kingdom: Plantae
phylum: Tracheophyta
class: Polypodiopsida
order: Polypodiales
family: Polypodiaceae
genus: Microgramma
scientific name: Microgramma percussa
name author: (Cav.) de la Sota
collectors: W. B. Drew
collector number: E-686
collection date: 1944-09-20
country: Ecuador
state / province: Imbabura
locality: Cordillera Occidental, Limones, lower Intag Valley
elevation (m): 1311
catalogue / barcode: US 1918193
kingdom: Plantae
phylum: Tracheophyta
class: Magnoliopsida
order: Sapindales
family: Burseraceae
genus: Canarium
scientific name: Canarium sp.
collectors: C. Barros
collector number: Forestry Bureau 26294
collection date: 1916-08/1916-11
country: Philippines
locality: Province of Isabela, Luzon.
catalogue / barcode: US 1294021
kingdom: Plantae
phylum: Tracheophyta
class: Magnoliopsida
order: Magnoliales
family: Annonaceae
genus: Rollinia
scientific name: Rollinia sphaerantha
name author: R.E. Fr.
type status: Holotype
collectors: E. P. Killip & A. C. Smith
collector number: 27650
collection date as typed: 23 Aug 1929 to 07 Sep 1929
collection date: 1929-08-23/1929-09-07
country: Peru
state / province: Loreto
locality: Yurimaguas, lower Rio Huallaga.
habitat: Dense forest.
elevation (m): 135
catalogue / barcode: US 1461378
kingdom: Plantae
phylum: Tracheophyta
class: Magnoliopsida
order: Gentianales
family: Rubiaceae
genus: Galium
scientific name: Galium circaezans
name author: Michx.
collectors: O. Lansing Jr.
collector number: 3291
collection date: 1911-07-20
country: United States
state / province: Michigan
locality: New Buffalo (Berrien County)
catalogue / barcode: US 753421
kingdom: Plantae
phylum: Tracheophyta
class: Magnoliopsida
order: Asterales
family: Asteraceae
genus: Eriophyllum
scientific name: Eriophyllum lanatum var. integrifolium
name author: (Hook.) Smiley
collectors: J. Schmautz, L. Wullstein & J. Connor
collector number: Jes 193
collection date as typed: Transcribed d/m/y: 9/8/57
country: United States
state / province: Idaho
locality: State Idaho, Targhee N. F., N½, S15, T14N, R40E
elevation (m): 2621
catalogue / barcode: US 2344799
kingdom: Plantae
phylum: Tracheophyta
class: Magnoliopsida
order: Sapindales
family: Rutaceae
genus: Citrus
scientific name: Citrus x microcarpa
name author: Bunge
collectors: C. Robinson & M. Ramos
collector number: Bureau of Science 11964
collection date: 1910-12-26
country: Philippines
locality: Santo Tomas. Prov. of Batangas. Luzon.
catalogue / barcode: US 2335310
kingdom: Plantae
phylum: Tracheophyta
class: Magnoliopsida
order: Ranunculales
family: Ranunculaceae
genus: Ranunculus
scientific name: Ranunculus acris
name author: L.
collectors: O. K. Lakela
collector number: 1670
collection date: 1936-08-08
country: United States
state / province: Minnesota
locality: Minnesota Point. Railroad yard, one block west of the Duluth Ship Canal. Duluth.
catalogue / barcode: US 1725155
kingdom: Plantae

- [Written request] Can you recast the material from the line with "scientific name: Rollinia sphaerantha" up to and including the line with "locality: State Idaho, Targhee" as a Markdown table with columns Row and Entry, giving each line a numbered row and leaving out blank lines?

- [Answer to this exercise]
| Row | Entry |
|---|---|
| 1 | scientific name: Rollinia sphaerantha |
| 2 | name author: R.E. Fr. |
| 3 | type status: Holotype |
| 4 | collectors: E. P. Killip & A. C. Smith |
| 5 | collector number: 27650 |
| 6 | collection date as typed: 23 Aug 1929 to 07 Sep 1929 |
| 7 | collection date: 1929-08-23/1929-09-07 |
| 8 | country: Peru |
| 9 | state / province: Loreto |
| 10 | locality: Yurimaguas, lower Rio Huallaga. |
| 11 | habitat: Dense forest. |
| 12 | elevation (m): 135 |
| 13 | catalogue / barcode: US 1461378 |
| 14 | kingdom: Plantae |
| 15 | phylum: Tracheophyta |
| 16 | class: Magnoliopsida |
| 17 | order: Gentianales |
| 18 | family: Rubiaceae |
| 19 | genus: Galium |
| 20 | scientific name: Galium circaezans |
| 21 | name author: Michx. |
| 22 | collectors: O. Lansing Jr. |
| 23 | collector number: 3291 |
| 24 | collection date: 1911-07-20 |
| 25 | country: United States |
| 26 | state / province: Michigan |
| 27 | locality: New Buffalo (Berrien County) |
| 28 | catalogue / barcode: US 753421 |
| 29 | kingdom: Plantae |
| 30 | phylum: Tracheophyta |
| 31 | class: Magnoliopsida |
| 32 | order: Asterales |
| 33 | family: Asteraceae |
| 34 | genus: Eriophyllum |
| 35 | scientific name: Eriophyllum lanatum var. integrifolium |
| 36 | name author: (Hook.) Smiley |
| 37 | collectors: J. Schmautz, L. Wullstein & J. Connor |
| 38 | collector number: Jes 193 |
| 39 | collection date as typed: Transcribed d/m/y: 9/8/57 |
| 40 | country: United States |
| 41 | state / province: Idaho |
| 42 | locality: State Idaho, Targhee N. F., N½, S15, T14N, R40E |